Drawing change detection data
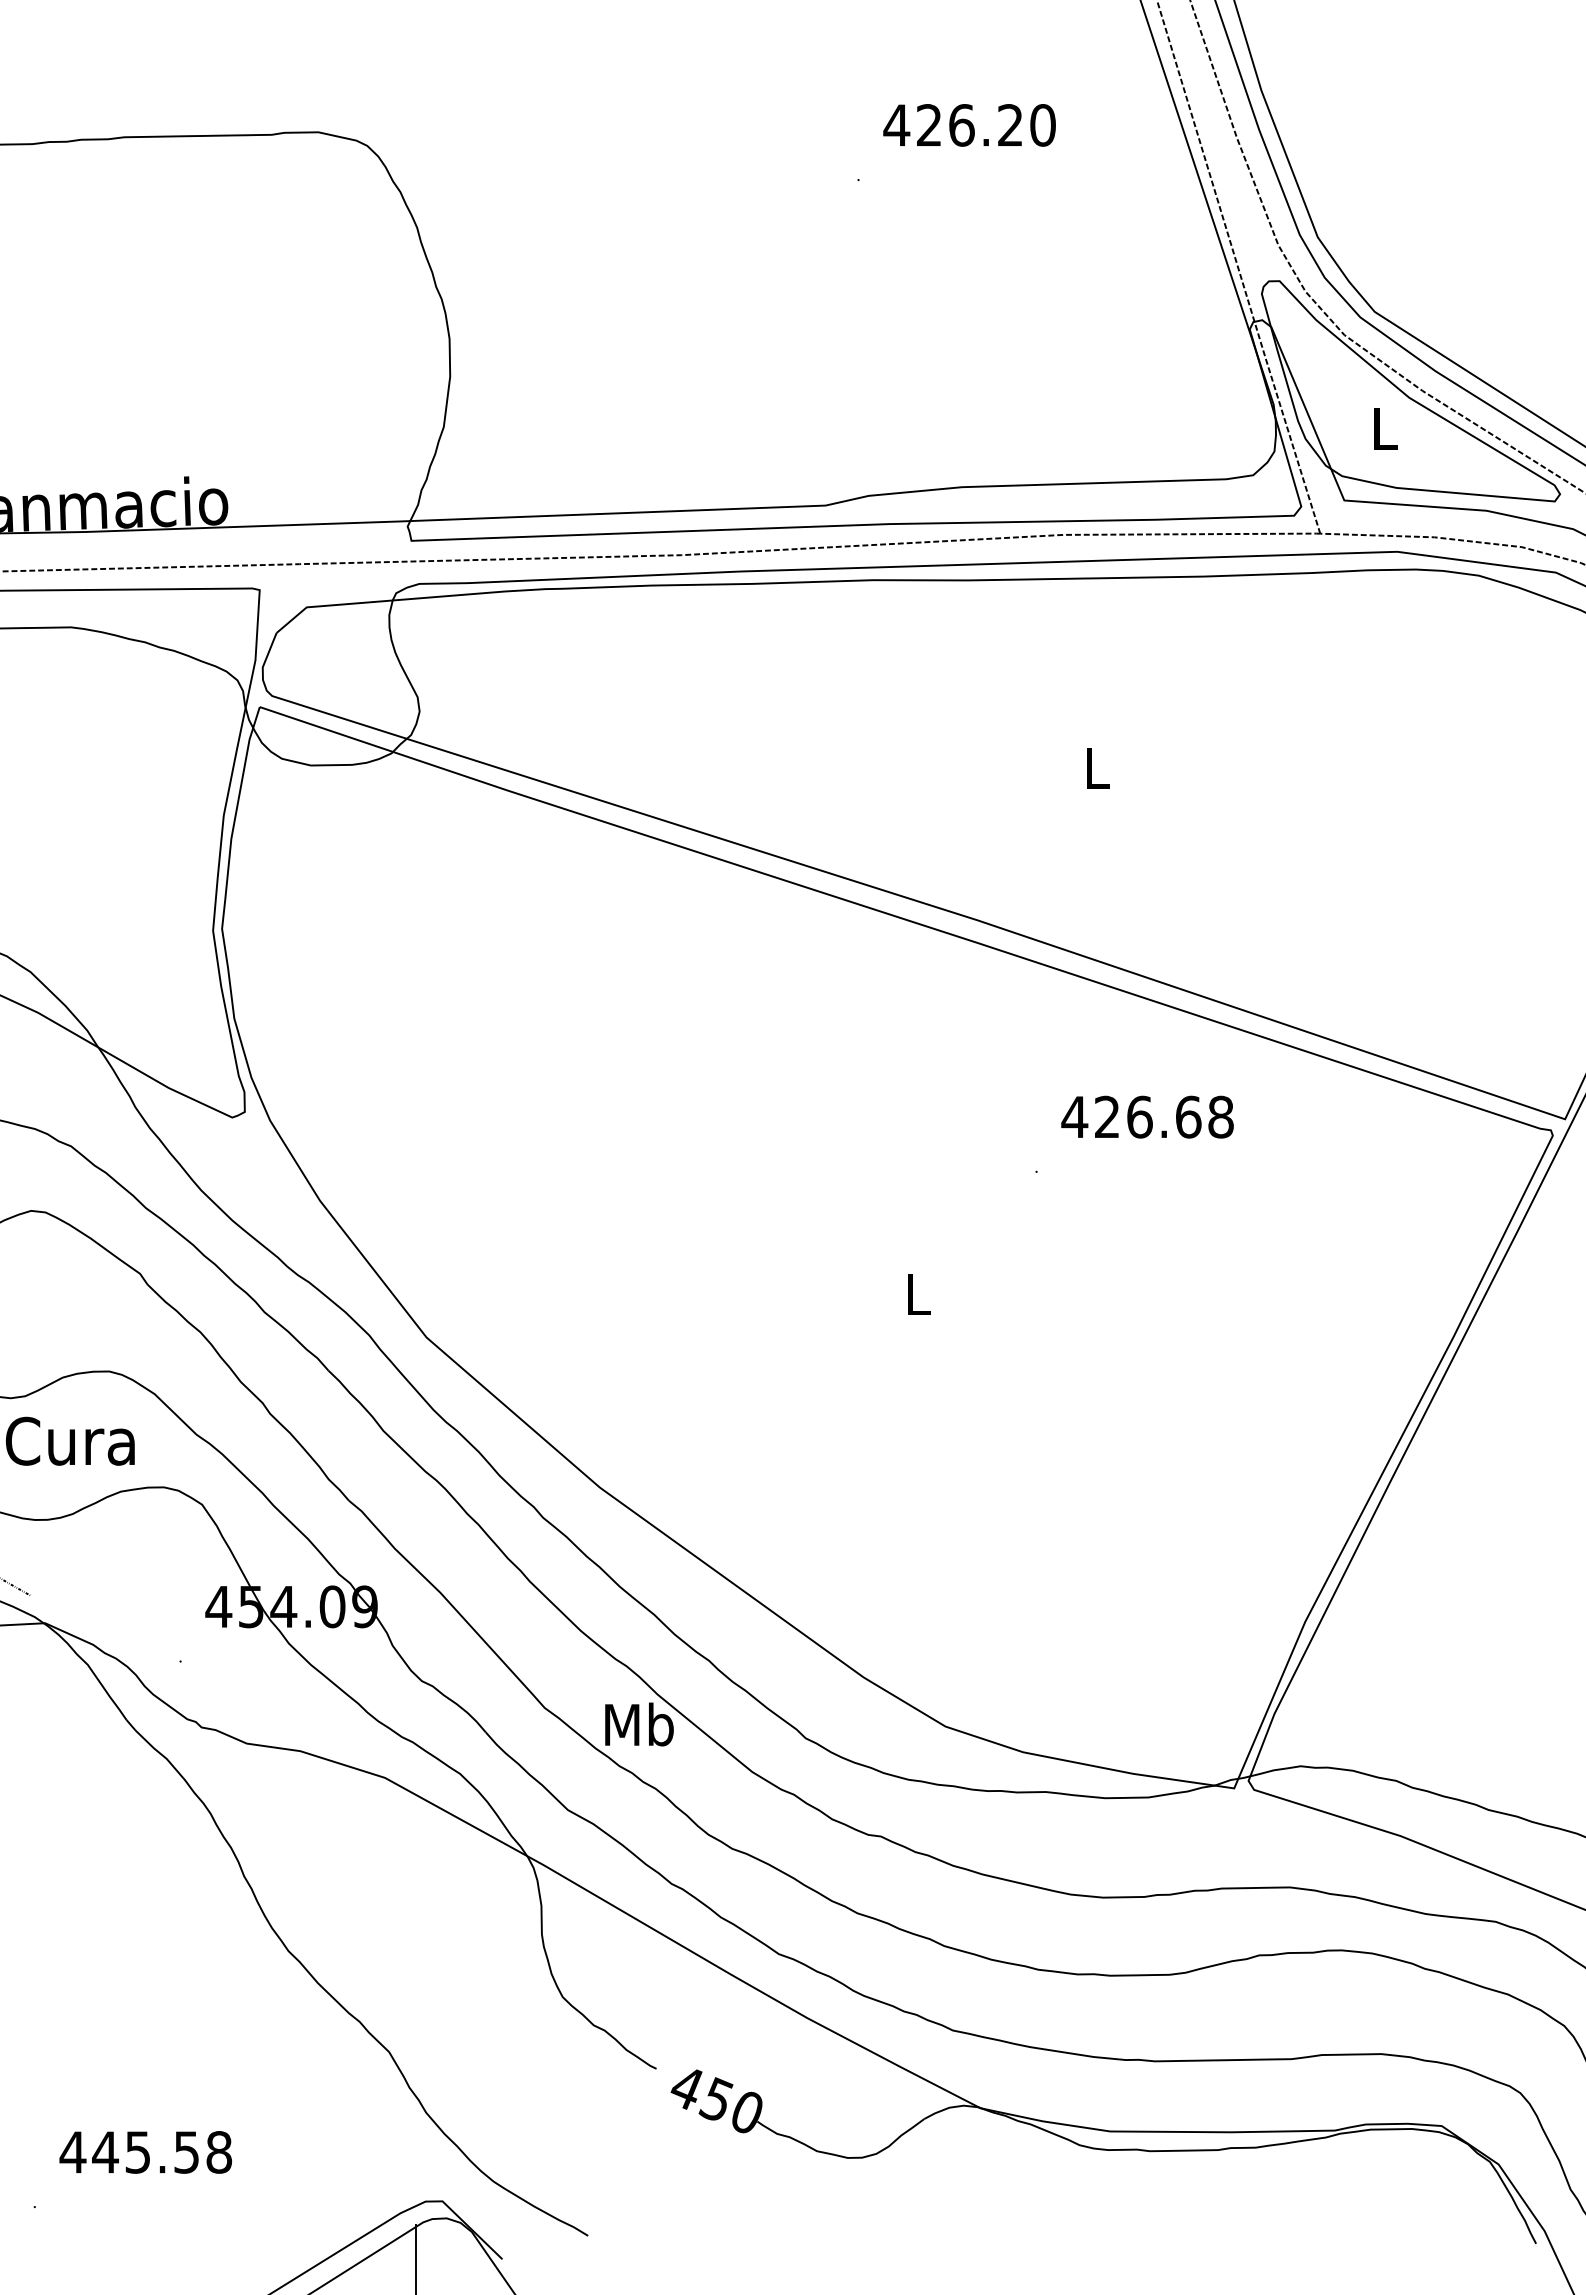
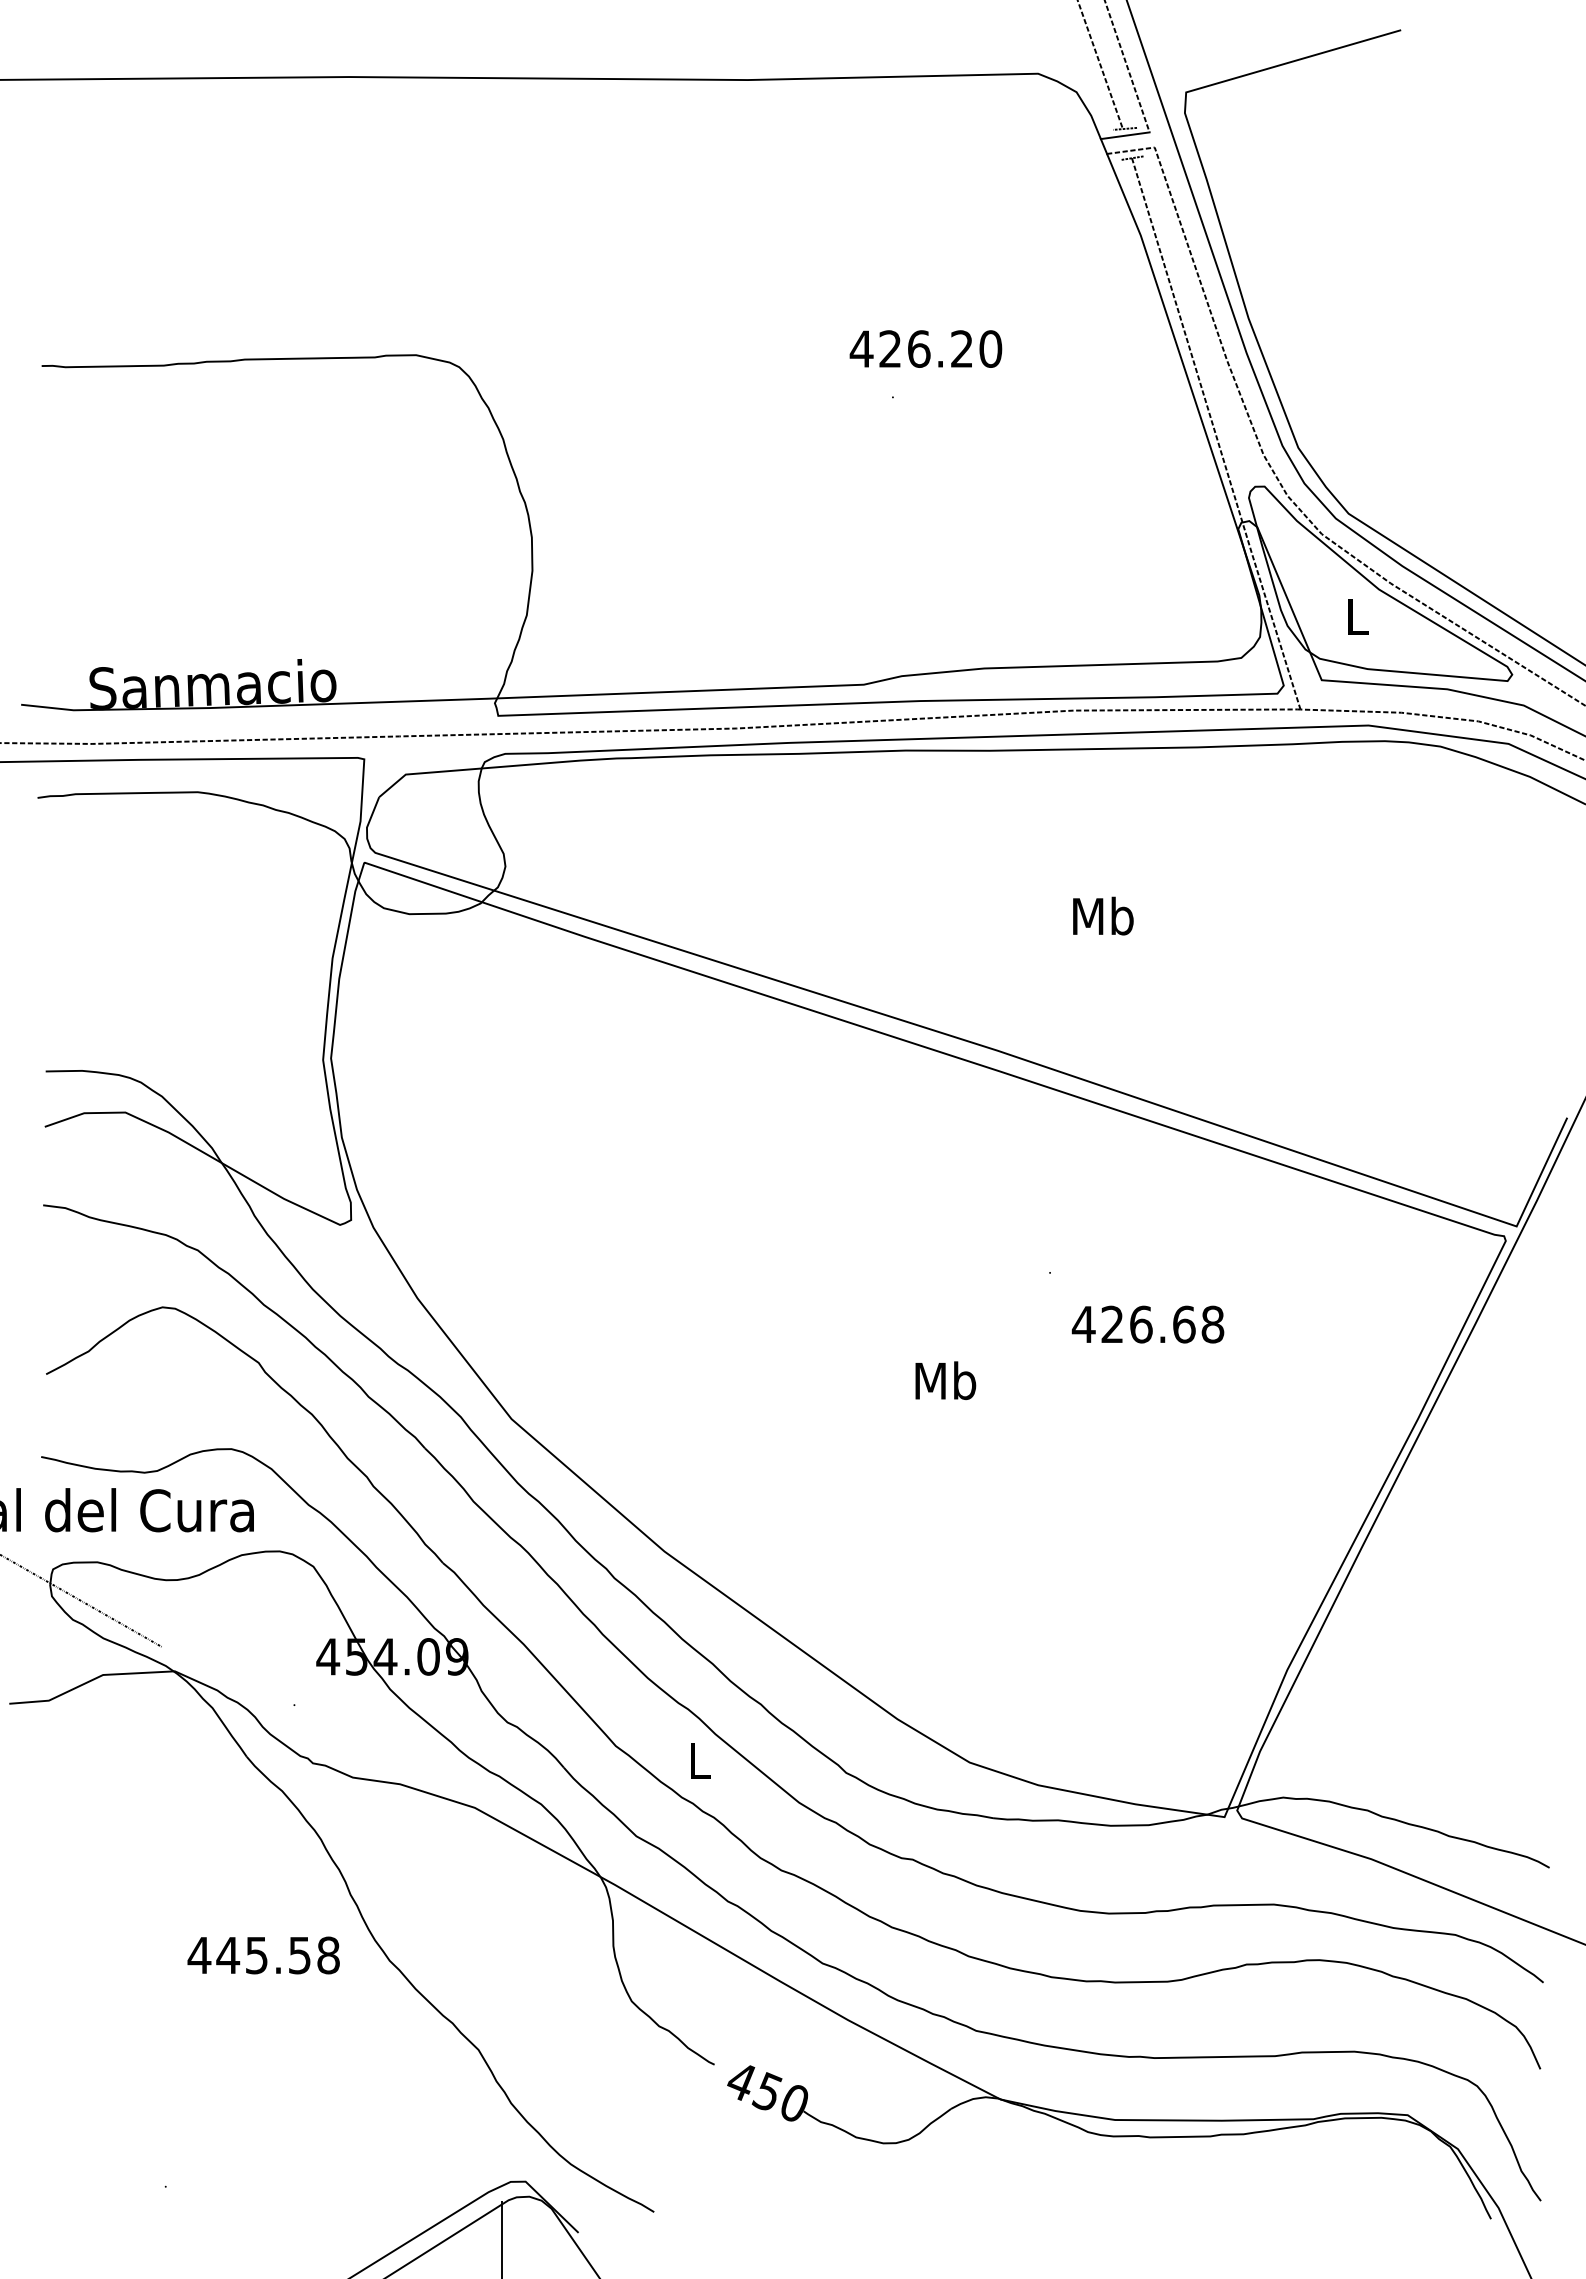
text: (969, 124) -> (925, 348), moved
text: (1097, 767) -> (1103, 915), L -> Mb
text: (1146, 1117) -> (1147, 1324), moved
text: (918, 1293) -> (945, 1380), L -> Mb
text: (639, 1724) -> (699, 1760), Mb -> L
text: (145, 2152) -> (263, 1955), moved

### Assignment
Search the records for the word "moved". Copy each line where it appears.

### Expected output
text: (969, 124) -> (925, 348), moved
text: (1146, 1117) -> (1147, 1324), moved
text: (145, 2152) -> (263, 1955), moved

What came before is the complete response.